I feel especially lucky today, because I know that millions of other people are waking up to emails and newsfeeds and calls to action that are urgent, incendiary and motivated by fear and profound anxiety. These early days of January 2021 have more than one pandemic happening – and the second epidemic is about human nature that thrives on gossip, speculation and dangerous hyberbole, fuelling brains with Piss’n’Vinegar. Pardon the expression.

Not for me.

I fill my morning In-box with gentle inspiration, reflection, contemplation and anticipation for moments of joy – even during these days of chaotic thinking and predictions of dire circumstance spiralling deeper. It’s my personal sanitation and self-help strategy.

Gratitude, in case you didn’t know it, requires discipline, intention and mental stamina. By making a deliberate effort to concentrate and really make room for good stuff, I am choosing to align with life’s sweetness, optimism and positive possibilities. It’s a choice that improves my individual sense of well-being and that has ripple effects.

Strengthening my gratitude and kindness muscles means that I wake up eager to read and listen for and think about love, goodness and the amazing gifts that Mother Nature delivers. I can personally validate, with complete conviction that the science is right – when you feel grateful, you do not feel envious and resentful.

It’s the Maya Angelou quote: “Hope and fear cannot occupy the same space at the same time. Invite one to stay.

By taking personal accountability for my mindset, I plan for a day that includes interaction with loved ones, doing some writing and paying attention to my kindness, cookies, and gratitude skills. As the saying goes, practice makes perfect and the more I look, the more reasons I find for hope over despair.

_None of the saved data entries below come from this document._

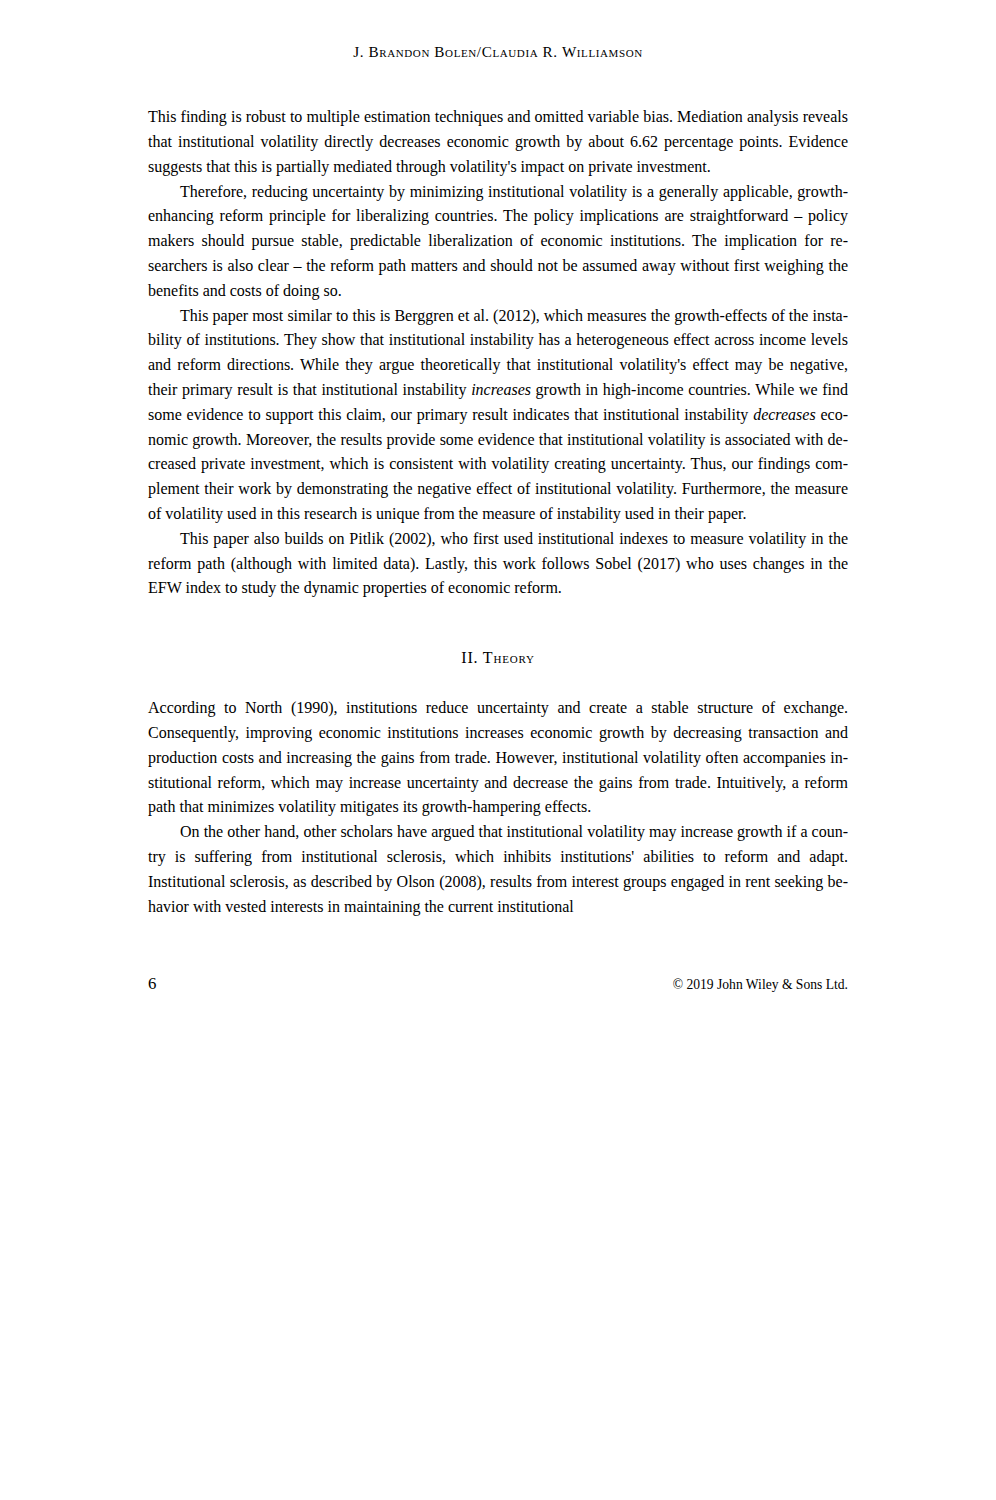J. Brandon Bolen/Claudia R. Williamson
This finding is robust to multiple estimation techniques and omitted variable bias. Mediation analysis reveals that institutional volatility directly decreases economic growth by about 6.62 percentage points. Evidence suggests that this is partially mediated through volatility's impact on private investment.
Therefore, reducing uncertainty by minimizing institutional volatility is a generally applicable, growth-enhancing reform principle for liberalizing countries. The policy implications are straightforward – policy makers should pursue stable, predictable liberalization of economic institutions. The implication for researchers is also clear – the reform path matters and should not be assumed away without first weighing the benefits and costs of doing so.
This paper most similar to this is Berggren et al. (2012), which measures the growth-effects of the instability of institutions. They show that institutional instability has a heterogeneous effect across income levels and reform directions. While they argue theoretically that institutional volatility's effect may be negative, their primary result is that institutional instability increases growth in high-income countries. While we find some evidence to support this claim, our primary result indicates that institutional instability decreases economic growth. Moreover, the results provide some evidence that institutional volatility is associated with decreased private investment, which is consistent with volatility creating uncertainty. Thus, our findings complement their work by demonstrating the negative effect of institutional volatility. Furthermore, the measure of volatility used in this research is unique from the measure of instability used in their paper.
This paper also builds on Pitlik (2002), who first used institutional indexes to measure volatility in the reform path (although with limited data). Lastly, this work follows Sobel (2017) who uses changes in the EFW index to study the dynamic properties of economic reform.
II. Theory
According to North (1990), institutions reduce uncertainty and create a stable structure of exchange. Consequently, improving economic institutions increases economic growth by decreasing transaction and production costs and increasing the gains from trade. However, institutional volatility often accompanies institutional reform, which may increase uncertainty and decrease the gains from trade. Intuitively, a reform path that minimizes volatility mitigates its growth-hampering effects.
On the other hand, other scholars have argued that institutional volatility may increase growth if a country is suffering from institutional sclerosis, which inhibits institutions' abilities to reform and adapt. Institutional sclerosis, as described by Olson (2008), results from interest groups engaged in rent seeking behavior with vested interests in maintaining the current institutional
6 © 2019 John Wiley & Sons Ltd.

By choosing to bake cookies and make a list of who might need some cheering up, and then planning to get out into the brilliant snowshine, my troubles and worries are filed in a box delegated to the back of my mind, marked ‘Later’.

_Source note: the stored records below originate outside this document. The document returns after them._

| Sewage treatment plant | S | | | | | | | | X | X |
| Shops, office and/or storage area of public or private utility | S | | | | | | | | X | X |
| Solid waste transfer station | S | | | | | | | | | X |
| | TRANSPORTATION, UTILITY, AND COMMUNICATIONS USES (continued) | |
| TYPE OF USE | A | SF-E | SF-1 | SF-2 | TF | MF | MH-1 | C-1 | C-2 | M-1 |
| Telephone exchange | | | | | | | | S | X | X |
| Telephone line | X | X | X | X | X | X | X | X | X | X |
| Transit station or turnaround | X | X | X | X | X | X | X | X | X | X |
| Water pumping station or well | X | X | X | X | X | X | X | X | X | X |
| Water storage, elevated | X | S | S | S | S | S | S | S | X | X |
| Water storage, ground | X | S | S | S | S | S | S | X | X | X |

By giving the first hours of my day to Gratitude, Kindness, Sweetness and Reasons to be Optimistic, I am setting myself up for a better day.

And here it is again. Hope, showing up in a line of a poem, reminding me of those tiny bundles of feathers, shivering in the cold, waiting to join the dawn chorus, once the sunshine appears.

“Hope is the thing with feathers that perches in the soul – and sings the tunes without the words – and never stops at all.” Emily Dickinson

Hope rising in the dark. Lucky me. How do you choose your morning news feed?